AUTRET Joseph

Par Jacques Girault

Né le 12 octobre 1914 à Primelin (Finistère), mort le 4 avril 1983 à La Baule-Escoublac (Loire-Inférieure/Atlantique) ; instituteur en Loire-Inférieure/Atlantique ; militant du SNI ; militant communiste, conseiller municipal d’ Escoublac-La Baule.

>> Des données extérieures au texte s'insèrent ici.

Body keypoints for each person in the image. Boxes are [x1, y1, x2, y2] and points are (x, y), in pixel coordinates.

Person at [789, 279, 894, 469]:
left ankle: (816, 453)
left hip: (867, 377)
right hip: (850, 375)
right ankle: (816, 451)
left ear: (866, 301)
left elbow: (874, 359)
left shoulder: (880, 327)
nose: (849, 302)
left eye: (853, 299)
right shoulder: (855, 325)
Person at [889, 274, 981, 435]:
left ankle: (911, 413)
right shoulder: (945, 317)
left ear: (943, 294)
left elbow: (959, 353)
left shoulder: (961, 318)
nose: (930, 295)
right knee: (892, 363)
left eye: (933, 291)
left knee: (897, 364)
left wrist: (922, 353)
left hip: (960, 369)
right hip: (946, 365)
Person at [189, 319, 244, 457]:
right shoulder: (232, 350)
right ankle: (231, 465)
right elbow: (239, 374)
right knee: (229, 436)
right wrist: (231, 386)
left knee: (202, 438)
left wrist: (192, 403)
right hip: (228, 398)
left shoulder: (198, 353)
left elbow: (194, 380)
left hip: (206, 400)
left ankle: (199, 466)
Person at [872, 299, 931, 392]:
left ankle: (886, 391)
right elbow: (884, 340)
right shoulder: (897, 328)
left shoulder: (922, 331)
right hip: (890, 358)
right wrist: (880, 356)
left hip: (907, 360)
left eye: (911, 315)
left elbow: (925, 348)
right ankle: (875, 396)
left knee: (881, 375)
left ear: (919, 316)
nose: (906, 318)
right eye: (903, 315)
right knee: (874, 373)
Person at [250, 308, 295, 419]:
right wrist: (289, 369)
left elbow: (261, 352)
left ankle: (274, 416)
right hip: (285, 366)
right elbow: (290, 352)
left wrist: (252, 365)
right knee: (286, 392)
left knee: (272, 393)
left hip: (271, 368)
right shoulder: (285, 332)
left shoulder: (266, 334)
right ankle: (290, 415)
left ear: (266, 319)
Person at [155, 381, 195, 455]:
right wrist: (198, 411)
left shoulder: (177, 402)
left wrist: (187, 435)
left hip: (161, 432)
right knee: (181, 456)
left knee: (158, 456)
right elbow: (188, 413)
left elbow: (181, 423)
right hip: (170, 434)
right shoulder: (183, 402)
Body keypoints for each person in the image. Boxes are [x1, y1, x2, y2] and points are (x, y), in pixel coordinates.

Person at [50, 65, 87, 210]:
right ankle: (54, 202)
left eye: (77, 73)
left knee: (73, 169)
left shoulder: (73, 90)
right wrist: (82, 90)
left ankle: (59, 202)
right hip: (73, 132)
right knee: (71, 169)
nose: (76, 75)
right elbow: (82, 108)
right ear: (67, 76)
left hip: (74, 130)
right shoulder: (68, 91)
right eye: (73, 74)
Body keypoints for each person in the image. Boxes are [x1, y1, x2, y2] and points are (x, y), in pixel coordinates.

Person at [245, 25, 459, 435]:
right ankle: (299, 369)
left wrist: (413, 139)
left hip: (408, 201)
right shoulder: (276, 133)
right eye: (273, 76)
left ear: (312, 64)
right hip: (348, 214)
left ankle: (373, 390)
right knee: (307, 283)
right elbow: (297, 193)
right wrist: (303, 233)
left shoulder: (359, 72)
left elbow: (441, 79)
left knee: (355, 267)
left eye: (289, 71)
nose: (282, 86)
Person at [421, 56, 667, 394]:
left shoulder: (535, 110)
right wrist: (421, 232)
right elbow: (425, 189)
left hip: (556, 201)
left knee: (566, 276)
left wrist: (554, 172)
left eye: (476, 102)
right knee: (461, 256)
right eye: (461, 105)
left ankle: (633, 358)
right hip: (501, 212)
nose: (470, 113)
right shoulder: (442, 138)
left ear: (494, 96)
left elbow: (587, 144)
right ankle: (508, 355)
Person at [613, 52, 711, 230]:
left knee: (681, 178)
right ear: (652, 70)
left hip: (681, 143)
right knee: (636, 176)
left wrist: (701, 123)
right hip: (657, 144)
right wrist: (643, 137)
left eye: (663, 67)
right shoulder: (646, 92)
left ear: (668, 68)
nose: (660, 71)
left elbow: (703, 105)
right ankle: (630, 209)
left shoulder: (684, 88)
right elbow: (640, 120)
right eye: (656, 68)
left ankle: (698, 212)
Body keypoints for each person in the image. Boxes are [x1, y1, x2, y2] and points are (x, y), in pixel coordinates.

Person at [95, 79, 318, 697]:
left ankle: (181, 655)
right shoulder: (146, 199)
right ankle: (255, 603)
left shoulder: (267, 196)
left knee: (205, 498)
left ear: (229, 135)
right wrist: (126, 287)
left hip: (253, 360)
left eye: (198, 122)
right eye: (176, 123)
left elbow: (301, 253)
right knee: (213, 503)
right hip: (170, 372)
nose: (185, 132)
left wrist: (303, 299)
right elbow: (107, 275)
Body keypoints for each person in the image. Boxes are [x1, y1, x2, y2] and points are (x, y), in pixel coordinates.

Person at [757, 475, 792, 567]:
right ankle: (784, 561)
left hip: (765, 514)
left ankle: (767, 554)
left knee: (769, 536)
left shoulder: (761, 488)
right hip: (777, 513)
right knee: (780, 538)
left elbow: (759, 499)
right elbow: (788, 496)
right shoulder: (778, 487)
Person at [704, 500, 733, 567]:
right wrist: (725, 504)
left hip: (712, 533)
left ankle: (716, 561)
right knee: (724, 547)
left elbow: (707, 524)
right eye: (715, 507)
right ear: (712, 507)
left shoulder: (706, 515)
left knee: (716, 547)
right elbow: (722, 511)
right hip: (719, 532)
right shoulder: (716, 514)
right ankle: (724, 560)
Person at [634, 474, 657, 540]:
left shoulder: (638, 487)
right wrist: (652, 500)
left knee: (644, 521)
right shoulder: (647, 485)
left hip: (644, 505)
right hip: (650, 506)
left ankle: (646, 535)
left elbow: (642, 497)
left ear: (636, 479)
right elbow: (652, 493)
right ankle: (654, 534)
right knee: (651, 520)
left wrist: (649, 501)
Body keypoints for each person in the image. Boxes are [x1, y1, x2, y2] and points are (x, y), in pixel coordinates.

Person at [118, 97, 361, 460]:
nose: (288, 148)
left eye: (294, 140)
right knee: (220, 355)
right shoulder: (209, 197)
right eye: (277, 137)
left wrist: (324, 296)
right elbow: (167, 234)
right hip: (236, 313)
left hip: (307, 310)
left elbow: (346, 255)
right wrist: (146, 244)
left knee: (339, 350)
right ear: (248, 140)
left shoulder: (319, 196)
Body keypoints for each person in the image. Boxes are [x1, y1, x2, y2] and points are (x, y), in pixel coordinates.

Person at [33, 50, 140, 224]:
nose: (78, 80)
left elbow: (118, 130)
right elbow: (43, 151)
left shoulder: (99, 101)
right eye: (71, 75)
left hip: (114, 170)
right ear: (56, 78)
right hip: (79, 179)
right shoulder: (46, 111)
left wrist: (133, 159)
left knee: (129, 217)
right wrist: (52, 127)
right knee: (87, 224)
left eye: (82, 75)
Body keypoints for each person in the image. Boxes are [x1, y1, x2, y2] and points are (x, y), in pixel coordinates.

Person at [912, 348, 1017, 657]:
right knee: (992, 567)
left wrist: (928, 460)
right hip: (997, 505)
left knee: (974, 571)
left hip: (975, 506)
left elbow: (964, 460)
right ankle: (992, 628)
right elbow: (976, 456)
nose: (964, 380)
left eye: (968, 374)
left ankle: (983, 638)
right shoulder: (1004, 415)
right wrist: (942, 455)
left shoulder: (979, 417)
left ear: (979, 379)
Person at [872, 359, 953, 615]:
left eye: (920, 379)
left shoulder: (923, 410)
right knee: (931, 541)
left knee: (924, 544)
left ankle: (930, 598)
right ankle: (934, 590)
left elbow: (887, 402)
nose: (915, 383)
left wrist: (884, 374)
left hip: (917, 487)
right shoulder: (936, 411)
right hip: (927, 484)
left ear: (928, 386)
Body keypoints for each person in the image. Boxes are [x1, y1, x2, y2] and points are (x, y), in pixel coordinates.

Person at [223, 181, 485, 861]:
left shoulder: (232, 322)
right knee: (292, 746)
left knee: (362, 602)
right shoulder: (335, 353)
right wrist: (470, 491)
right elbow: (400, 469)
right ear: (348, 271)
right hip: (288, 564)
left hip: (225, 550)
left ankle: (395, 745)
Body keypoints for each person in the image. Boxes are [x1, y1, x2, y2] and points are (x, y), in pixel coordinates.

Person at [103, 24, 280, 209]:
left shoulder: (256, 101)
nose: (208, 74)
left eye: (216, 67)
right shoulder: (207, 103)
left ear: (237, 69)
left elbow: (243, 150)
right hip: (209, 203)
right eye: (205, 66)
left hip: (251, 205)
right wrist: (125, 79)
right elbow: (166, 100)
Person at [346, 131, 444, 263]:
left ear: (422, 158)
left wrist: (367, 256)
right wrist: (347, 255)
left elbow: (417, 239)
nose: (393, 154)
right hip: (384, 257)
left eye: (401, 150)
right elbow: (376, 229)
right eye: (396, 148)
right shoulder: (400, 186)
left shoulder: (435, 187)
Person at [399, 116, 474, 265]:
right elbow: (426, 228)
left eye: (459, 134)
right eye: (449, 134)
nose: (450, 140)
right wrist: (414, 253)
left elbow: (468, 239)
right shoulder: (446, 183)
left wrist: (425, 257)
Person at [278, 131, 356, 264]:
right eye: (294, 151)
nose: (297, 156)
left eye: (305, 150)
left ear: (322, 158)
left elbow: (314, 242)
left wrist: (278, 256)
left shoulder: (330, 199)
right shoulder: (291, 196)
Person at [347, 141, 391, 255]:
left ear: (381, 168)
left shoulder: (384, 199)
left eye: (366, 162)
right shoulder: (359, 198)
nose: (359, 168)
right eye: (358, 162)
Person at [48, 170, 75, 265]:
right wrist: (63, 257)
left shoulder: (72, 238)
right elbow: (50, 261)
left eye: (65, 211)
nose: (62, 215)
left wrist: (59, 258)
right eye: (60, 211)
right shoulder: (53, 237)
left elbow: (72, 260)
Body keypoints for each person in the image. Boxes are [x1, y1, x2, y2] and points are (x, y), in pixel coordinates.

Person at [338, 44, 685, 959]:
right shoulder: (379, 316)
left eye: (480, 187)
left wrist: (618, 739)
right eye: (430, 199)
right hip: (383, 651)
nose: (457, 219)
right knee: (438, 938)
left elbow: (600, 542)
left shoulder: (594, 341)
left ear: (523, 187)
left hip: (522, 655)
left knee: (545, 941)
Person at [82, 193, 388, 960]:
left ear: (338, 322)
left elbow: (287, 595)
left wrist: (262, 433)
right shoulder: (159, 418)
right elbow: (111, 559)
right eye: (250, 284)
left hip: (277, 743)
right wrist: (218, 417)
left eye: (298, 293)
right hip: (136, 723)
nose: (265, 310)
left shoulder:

Fils d’un quartier-maître chauffeur de la Marine nationale qui mourut très jeune, Joseph Autret reçut les premiers sacrements catholiques. Après avoir fréquenté le cours complémentaire de Concarneau (Finistère), il entra à l’École normale d’instituteurs de Savenay (Loire-Inférieure/Atlantique). Instituteur, il se maria exclusivement civilement en décembre 1936 avec Jeanne, Marguerite, Marie Couëdel à Plessé (Coudray, Loire-Inférieure/Atlantique). Ils furent nommés instituteurs à Louisfert. Leurs trois enfants ne reçurent pas de sacrements religieux.
Après avoir été mobilisé, Joseph Autret entra dans la Résistance sous le pseudonyme de « Maximilien ». Dénoncé par le curé de Louisfert, il échappa à la Gestapo, caché par des parents d’élèves, selon le témoignage de sa fille. Nommé instituteur à l’école de garçons du Guézy, qui accueillait dans des baraquements des élèves de Saint-Nazaire, il obtint une mutation pour Escoublac-La Baule en 1947. Il dirigea l’école de garçons de 1963 à sa retraite en 1969 tandis que son épouse, communiste non militante, nommée à l’école de fille en devint la directrice de 1957 à 1968. Ces écoles fonctionnèrent dans des locaux provisoires jusque dans les années 1970.
Membre du Parti communiste depuis 1936, secrétaire de la section communiste de Escoublac-La Baule, qui devint La Baule-Escoublac en 1962, Autret entra au comité de la fédération communiste avant 1953 et en demeura membre jusqu’en 1963.
Candidat aux élections législatives dans la septième circonscription (Guérande) en 1958, en 1962, Autret avait obtenu 2 462 voix puis 3 391 voix sur 49 359 inscrits. À nouveau candidat en 1967, il obtint 3 996 voix sur 49 599 inscrits, Olivier Guichard étant élu au premier tour. Aux élections législatives de 1968, il réunit 2 897 voix sur 49 700 inscrits.
Joseph Autret fut candidat aux élections cantonales à Guérande en 1951 (626 voix sur 13 643 inscrits) et 1958 - (960 voix sur 15 250 inscrits), à Guéméné en 1961 et à Guérande en 1964 (1 014 voix sur 15 883 inscrits) et, 1970.
Candidat non élu au conseil municipal le 19 octobre 1947 sur la liste « d’union républicaine et résistante d’action laïque et de défense des intérêts baulois soutenue » par le PCF, Autret devint conseiller municipal le 26 juin 1950 à la place d’un conseiller démissionnaire. Réélu le 26 avril 1953 sur la « liste d’union ouvrière et démocratique pour la défense des intérêts de la population d’Escoublac-La Baule présentée par le PCF », membre des commissions « Fêtes et sports, Eau, Travaux et voirie, scolaire », il ne fut pas réélu le 8 mars 1959 à la tête de la « liste d’union laïque et républicaine pour la défense des intérêts communaux de Escoublac-La Baule présentée par le PCF ». Il figurait par la suite en tête des listes « d’union démocratique » présentées par le PCF en 1965, en 1971 et en troisième position sur la « liste d’union de la gauche » en 1977.
Joseph Autret, devenu membre du conseil syndical de la section départementale du Syndicat national des instituteurs en 1956, le demeura jusqu’en 1966.
La fédération communiste annonçait qu’il quittait le département en 1967, ce qui ne se fit pas. Autret évoqua la mémoire d’un jeune résistant Jean de Neyman, fusillé par les Allemands au château d’ Heinlex, le 8 septembre 1968.

Pour citer cet article :
https://maitron.fr/spip.php?article10538, notice AUTRET Joseph par Jacques Girault, version mise en ligne le 10 octobre 2008, dernière modification le 29 janvier 2018.

Par Jacques Girault

SOURCES : Arch. comité national du PCF. — Arch. Mun. de La Baule-Escoublac (J.-Y. Danet). — Renseignements fournis par la fille de l’intéressé.